DIRECTIONS FOR THIS TASK: What do the lines say, reproduced word for word, from the first of the entries below through the line bearing "Group updated = client.GroupsApi.Update(group);"?

MATERIALS PROVIDED:
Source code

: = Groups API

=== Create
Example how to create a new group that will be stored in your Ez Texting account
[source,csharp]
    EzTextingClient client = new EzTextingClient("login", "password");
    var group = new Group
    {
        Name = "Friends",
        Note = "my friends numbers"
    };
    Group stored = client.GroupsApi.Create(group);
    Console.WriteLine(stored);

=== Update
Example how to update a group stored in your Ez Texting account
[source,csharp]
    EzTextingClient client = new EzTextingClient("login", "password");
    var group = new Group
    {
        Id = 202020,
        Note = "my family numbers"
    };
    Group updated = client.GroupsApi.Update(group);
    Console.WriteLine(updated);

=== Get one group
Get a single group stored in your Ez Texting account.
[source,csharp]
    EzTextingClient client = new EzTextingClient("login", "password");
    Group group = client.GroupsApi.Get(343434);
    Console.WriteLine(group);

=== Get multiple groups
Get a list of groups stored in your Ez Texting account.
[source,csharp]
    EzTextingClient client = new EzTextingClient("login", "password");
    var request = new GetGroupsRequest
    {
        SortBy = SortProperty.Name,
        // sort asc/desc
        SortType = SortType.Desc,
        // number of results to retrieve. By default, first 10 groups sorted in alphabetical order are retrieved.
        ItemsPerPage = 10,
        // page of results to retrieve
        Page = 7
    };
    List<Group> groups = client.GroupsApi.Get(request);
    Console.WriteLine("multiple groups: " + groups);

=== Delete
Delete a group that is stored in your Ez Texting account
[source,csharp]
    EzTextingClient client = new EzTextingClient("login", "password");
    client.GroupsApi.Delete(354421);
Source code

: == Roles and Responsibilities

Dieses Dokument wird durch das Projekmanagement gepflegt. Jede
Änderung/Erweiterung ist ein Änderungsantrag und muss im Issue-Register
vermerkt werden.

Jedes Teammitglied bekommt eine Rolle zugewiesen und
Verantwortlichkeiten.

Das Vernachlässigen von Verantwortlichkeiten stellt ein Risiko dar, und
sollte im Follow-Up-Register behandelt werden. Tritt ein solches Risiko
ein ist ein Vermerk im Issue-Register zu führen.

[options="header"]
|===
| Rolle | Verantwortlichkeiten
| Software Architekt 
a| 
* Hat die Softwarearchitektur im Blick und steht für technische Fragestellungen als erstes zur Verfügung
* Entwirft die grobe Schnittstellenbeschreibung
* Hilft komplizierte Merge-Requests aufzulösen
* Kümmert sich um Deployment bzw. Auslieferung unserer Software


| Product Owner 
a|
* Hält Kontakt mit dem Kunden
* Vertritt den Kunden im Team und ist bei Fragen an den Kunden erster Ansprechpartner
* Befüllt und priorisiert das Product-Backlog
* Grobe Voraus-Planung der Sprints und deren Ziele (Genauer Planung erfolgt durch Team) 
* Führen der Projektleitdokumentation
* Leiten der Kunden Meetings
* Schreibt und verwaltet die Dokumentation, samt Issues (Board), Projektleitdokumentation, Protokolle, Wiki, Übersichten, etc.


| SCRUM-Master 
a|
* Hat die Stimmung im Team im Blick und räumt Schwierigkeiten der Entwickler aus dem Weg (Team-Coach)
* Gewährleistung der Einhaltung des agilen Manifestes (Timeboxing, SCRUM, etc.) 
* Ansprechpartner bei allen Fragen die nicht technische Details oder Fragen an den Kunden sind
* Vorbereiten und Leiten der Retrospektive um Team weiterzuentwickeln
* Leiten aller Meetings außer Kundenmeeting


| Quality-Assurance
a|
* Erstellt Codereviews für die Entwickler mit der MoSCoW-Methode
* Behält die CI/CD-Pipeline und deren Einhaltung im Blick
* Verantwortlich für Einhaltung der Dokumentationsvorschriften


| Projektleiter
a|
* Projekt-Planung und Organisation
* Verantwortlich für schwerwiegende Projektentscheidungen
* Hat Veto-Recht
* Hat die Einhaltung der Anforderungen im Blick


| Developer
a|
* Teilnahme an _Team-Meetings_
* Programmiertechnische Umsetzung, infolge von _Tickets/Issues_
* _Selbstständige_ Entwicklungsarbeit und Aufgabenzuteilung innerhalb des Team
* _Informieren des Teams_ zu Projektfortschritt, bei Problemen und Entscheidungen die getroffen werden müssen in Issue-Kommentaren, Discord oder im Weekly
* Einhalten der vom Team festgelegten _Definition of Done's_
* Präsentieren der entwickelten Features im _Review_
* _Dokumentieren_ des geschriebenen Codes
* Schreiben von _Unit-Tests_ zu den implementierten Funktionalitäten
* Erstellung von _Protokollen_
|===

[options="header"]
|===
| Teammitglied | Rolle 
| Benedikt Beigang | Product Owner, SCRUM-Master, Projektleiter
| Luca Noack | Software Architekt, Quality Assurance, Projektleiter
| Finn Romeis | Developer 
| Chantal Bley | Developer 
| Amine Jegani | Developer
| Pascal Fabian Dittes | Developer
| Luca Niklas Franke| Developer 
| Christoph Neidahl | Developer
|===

EXERCISE RESULT:
Source code

: = Groups API

=== Create
Example how to create a new group that will be stored in your Ez Texting account
[source,csharp]
    EzTextingClient client = new EzTextingClient("login", "password");
    var group = new Group
    {
        Name = "Friends",
        Note = "my friends numbers"
    };
    Group stored = client.GroupsApi.Create(group);
    Console.WriteLine(stored);

=== Update
Example how to update a group stored in your Ez Texting account
[source,csharp]
    EzTextingClient client = new EzTextingClient("login", "password");
    var group = new Group
    {
        Id = 202020,
        Note = "my family numbers"
    };
    Group updated = client.GroupsApi.Update(group);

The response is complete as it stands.